Now let's assume that Joe waited until age 70 to begin collecting his benefit. At age 70, Joe's monthly check would be 132% of his full retirement benefit, or $1,320. If Joe invests that $1,320 monthly check into an account that generates the same 6% interest, then his account would be worth $89,292 upon his death at age 75.

In this case, delaying Social Security results in a portfolio that is worth significantly less than it would be if benefits were taken early.

Not for everybody
Yes, this strategy could result in a bigger nest egg, but there are a lot of "ifs" associated with it. There's no guarantee of a particular investing return, and in fact, the retiree's investments could decline in value. Meanwhile, the Social Security benefit increase for delaying until 70 is guaranteed (barring an unlikely failure of the Social Security system).

This investment strategy will work best for people with pension income to cover their everyday bills, including taxes on their Social Security payments, but it can also be great for people with large self-funded investment accounts to slow the pace of how quickly those accounts are drawn down.

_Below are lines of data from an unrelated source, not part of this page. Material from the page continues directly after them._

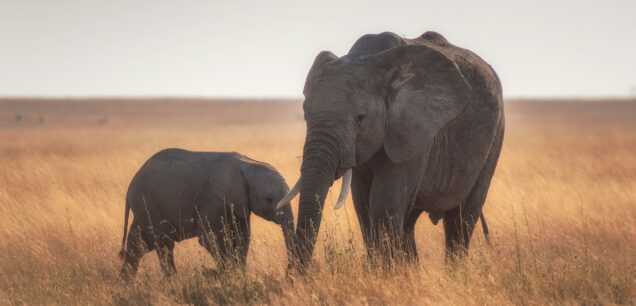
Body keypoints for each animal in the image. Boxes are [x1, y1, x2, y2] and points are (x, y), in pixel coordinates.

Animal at [118, 148, 294, 278]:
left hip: (144, 208)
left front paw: (240, 276)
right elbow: (209, 238)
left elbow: (242, 237)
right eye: (268, 199)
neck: (248, 164)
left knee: (139, 244)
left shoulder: (239, 204)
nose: (288, 274)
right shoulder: (213, 199)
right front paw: (227, 276)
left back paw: (126, 283)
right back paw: (172, 281)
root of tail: (130, 187)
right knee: (164, 244)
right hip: (148, 204)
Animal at [280, 31, 504, 268]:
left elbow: (384, 203)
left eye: (361, 118)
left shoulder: (414, 129)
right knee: (409, 222)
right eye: (306, 116)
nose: (295, 273)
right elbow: (363, 205)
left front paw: (386, 273)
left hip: (495, 136)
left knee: (461, 219)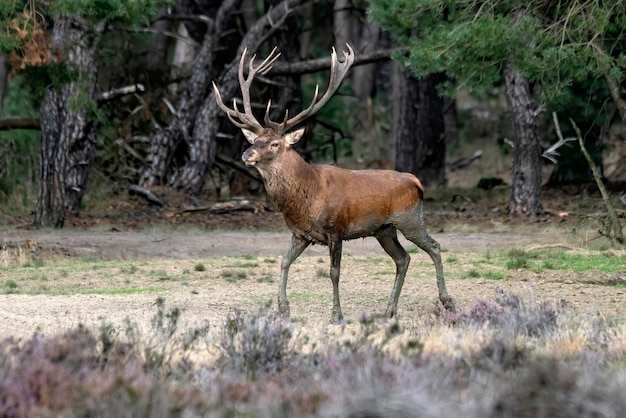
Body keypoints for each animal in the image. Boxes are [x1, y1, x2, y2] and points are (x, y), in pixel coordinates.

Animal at [211, 44, 454, 322]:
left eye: (274, 143)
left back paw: (447, 301)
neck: (306, 200)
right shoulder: (300, 234)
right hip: (384, 229)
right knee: (403, 259)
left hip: (410, 218)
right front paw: (284, 308)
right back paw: (389, 311)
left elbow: (334, 272)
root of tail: (415, 181)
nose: (246, 154)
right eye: (254, 140)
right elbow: (284, 261)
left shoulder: (335, 230)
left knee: (434, 246)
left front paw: (336, 314)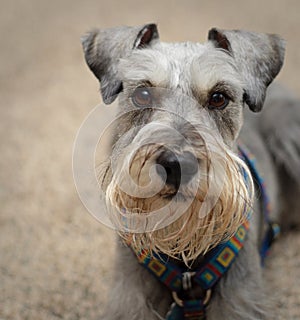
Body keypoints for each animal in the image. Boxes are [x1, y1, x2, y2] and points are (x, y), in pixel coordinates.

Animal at [81, 23, 300, 318]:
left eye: (218, 97)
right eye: (142, 94)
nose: (177, 164)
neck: (187, 270)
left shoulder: (240, 303)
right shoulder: (129, 301)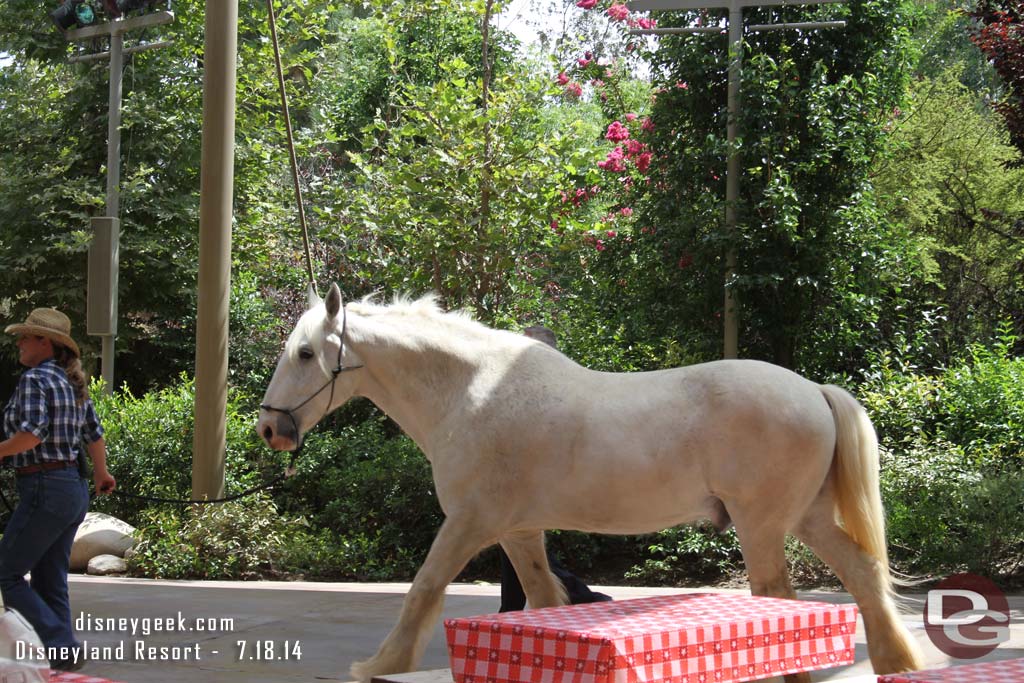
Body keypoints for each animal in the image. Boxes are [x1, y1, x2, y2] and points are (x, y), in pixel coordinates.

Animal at [260, 284, 925, 683]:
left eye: (304, 354)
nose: (271, 428)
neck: (473, 391)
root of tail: (812, 390)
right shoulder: (519, 532)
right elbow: (546, 604)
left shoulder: (470, 523)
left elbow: (423, 589)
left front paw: (382, 662)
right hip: (805, 518)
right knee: (863, 573)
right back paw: (896, 661)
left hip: (762, 526)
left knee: (781, 599)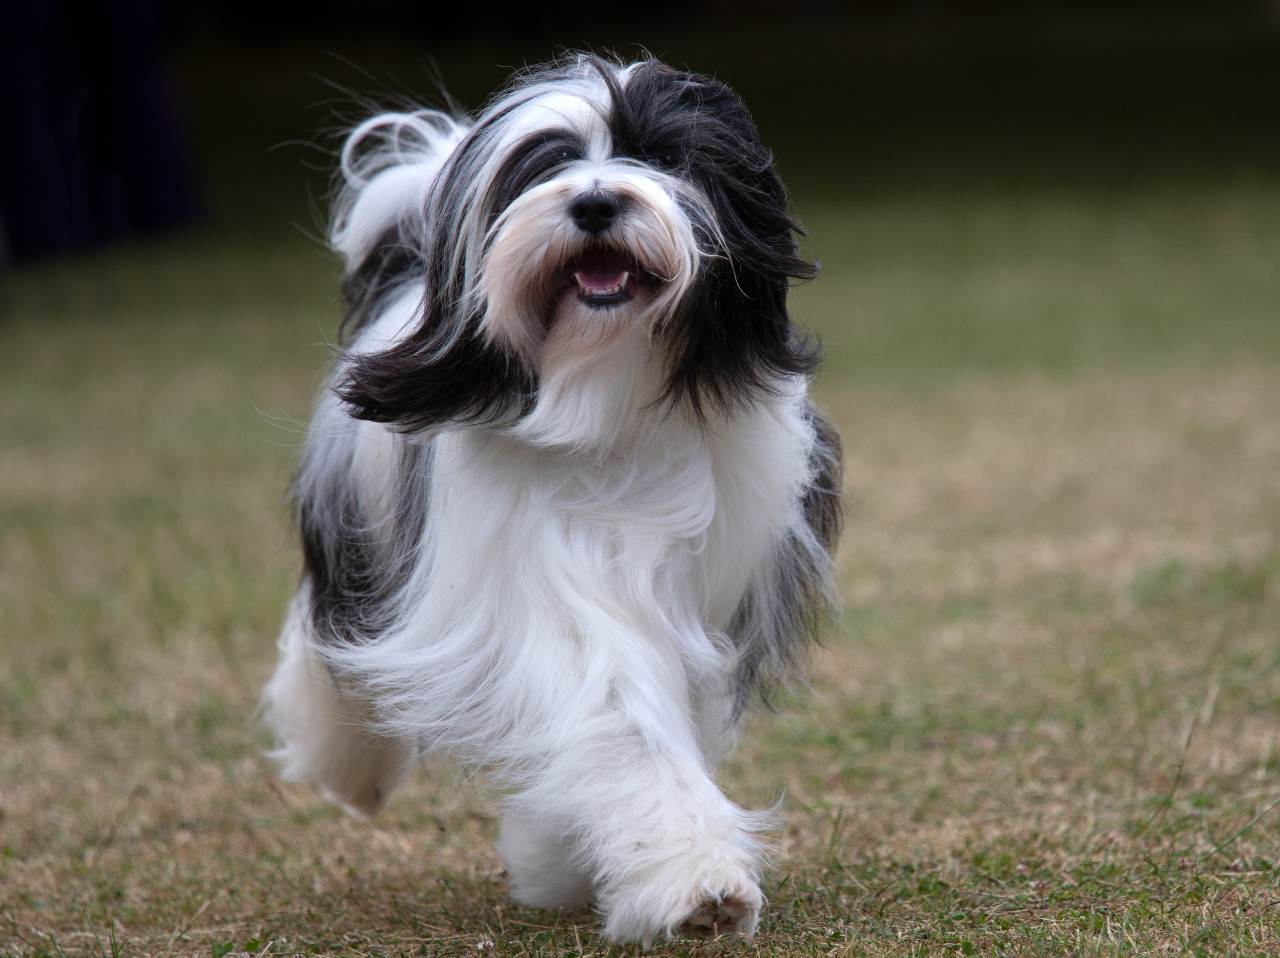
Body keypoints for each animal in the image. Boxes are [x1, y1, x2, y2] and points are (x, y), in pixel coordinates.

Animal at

Americans who are withdrawing living expenses from a traditional IRA or 401(k) plan should consider investing their Social Security income in a Roth IRA. Although traditional IRAs require withdrawals at age 70-1/2, people can invest in a Roth IRA up until their death, and doing so may allow them to pass more tax-advantaged on to heirs.

Couples need to consider other variables too, including the life expectancy of their spouse and the fact that their surviving spouse's Social Security benefit would be reduced by taking benefits early. However, for the 22% of private-sector workers and 92% of government workers who receive a pension, this strategy could make claiming early smart.